=== Provided entries ===
————

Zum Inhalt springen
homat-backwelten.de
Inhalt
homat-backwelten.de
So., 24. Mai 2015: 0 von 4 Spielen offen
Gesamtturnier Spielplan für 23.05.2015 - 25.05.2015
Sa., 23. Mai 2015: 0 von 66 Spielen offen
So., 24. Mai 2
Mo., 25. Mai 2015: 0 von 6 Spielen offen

————

=== Problem requirements ===
Retype the listing above in full, with no alterations.

=== Exercise solution ===
Zum Inhalt springen
homat-backwelten.de
Inhalt
homat-backwelten.de
So., 24. Mai 2015: 0 von 4 Spielen offen
Gesamtturnier Spielplan für 23.05.2015 - 25.05.2015
Sa., 23. Mai 2015: 0 von 66 Spielen offen
So., 24. Mai 2
Mo., 25. Mai 2015: 0 von 6 Spielen offen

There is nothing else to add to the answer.